At a minimum, Musk’s failure to meet an established disclosure deadline provides poor optics to the New York federal court handling his request to undo the 2018 settlement agreement with the SEC, according to the experts. Additionally, his filings appear as if they may provide the SEC with new hooks to allege more securities violations.

According to Steinberg, Musk also may have filed the wrong form initially when he indicated his role as a passive rather than active shareholder. SEC rules require shareholders to make that distinction public, which indicates the shareholder’s authority to directly or indirectly influence the management or policies of the company.

“If he had discussions to join the board…then clearly he was not being a passive investor,” Steinberg said, noting Twitter CEO Parag Agrawal’s announcement that conversations with Musk in “recent weeks” made it clear to the company that Musk would bring value to its board.

“I think he has enhanced liability exposure,” Steinberg said. “It certainly will get the SEC’s attention.”

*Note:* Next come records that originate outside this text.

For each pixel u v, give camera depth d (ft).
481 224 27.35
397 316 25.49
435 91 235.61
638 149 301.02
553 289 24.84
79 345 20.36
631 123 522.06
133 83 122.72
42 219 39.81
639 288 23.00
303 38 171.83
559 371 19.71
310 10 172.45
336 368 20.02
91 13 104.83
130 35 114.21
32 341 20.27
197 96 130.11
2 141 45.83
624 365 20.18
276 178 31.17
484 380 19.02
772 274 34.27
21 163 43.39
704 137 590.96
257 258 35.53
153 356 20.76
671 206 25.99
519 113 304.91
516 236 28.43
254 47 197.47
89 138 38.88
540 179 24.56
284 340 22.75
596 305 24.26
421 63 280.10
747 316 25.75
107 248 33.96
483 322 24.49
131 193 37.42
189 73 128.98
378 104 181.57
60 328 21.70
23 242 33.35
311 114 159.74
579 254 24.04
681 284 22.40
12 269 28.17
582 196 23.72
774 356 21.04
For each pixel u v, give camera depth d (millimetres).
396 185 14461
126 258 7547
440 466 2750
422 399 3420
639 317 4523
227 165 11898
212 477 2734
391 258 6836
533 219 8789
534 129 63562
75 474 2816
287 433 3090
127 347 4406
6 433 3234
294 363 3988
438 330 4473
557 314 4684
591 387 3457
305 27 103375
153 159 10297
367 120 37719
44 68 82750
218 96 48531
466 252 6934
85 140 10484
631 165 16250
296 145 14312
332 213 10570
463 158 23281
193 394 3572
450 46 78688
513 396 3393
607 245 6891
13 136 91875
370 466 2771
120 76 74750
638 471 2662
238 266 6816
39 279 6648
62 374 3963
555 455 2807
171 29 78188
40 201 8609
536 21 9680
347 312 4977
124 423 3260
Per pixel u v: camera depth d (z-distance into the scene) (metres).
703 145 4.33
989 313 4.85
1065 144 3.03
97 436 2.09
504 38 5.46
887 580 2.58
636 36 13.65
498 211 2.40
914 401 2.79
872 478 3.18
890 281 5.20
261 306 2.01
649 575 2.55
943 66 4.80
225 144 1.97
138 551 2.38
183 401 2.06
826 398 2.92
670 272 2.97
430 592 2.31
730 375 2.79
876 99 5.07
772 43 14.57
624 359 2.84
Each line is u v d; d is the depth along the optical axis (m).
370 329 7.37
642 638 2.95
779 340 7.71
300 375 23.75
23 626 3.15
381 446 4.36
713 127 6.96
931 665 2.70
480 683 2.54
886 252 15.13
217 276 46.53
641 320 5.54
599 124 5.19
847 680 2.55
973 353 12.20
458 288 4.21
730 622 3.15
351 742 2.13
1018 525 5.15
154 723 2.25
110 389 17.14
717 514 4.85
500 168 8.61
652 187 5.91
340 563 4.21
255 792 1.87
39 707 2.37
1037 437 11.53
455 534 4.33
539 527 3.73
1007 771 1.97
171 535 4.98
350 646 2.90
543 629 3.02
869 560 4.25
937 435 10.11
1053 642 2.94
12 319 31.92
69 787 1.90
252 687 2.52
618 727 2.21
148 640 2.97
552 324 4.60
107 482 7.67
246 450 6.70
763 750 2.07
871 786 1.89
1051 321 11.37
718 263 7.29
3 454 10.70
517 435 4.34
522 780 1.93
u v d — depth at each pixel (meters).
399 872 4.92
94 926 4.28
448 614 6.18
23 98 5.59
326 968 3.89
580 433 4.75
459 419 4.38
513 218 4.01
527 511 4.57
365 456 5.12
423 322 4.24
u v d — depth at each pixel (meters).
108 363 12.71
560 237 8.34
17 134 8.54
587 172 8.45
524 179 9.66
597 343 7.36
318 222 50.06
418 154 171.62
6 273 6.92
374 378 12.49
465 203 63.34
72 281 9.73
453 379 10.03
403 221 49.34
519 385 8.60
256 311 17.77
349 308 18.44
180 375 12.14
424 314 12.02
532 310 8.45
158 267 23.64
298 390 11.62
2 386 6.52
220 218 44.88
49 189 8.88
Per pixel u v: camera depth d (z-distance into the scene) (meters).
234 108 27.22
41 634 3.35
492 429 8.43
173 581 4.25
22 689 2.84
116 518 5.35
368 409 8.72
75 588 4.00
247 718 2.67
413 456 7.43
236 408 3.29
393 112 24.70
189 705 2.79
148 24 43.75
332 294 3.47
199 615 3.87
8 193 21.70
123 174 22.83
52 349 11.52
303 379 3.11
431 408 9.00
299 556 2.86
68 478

Tweet posted to Twitter account for Twitter CEO Parag Agrawal on April 5, 2022

A matter of passive or active investing

University of Kentucky Law School professor Alan J. Kluegel agreed that Musk’s new ownership in Twitter, alone, shouldn’t alter the New York court’s decision.

He did note, though, that how the SEC responds to Musk’s Twitter holdings may depend on the Tesla CEO’s role as an active investor versus a passive one.

“The law clearly allows investors to make such a change [from passive to active],” Kluegel told Yahoo Finance. Still, he said, the change requires Musk to publicly file with the SEC as an active investor and to observe a cooling off period, during which he is prohibited from making acquisitions of new shares and from casting votes on his shares.

Chester Spatt, former chief economist for the SEC and professor of finance at Carnegie Mellon University’s Tepper School of Business, suspects that Musk has undermined his posture towards the SEC by giving it and the public late notice of his stock accumulation.

“I think it further weakens his position,” Spatt told Yahoo Finance. “I think that’s a big deal under the circumstances of his already being on a short leash. I can imagine that the commission pursues that.”

On the other hand, he says, Musk exposed shareholders’ lack of faith in the company’s management, evidenced by the rally that his interest in the company produced in Twitter’s stock price.

Spatt and Kluegel agreed that even as a purported passive investor, Musk’s ownership interest created active-type effects.

Usually, investors file as passive investors so that they can continue buying up shares without pushing up a company’s stock price, Kluegel said, but in this case, “the price spike occurred even with the passive filing, indicating that the market doesn’t really believe Musk’s stated intentions.”

Spatt added that “usually even a takeover bid doesn’t produce this type of valuation response. And that’s to Musk’s credit.” At the same time, he added, Musk’s failure to comply with the SEC’s deadline opens another problematic door: “I would doubt you can thumb your nose at a regulator quite like that.”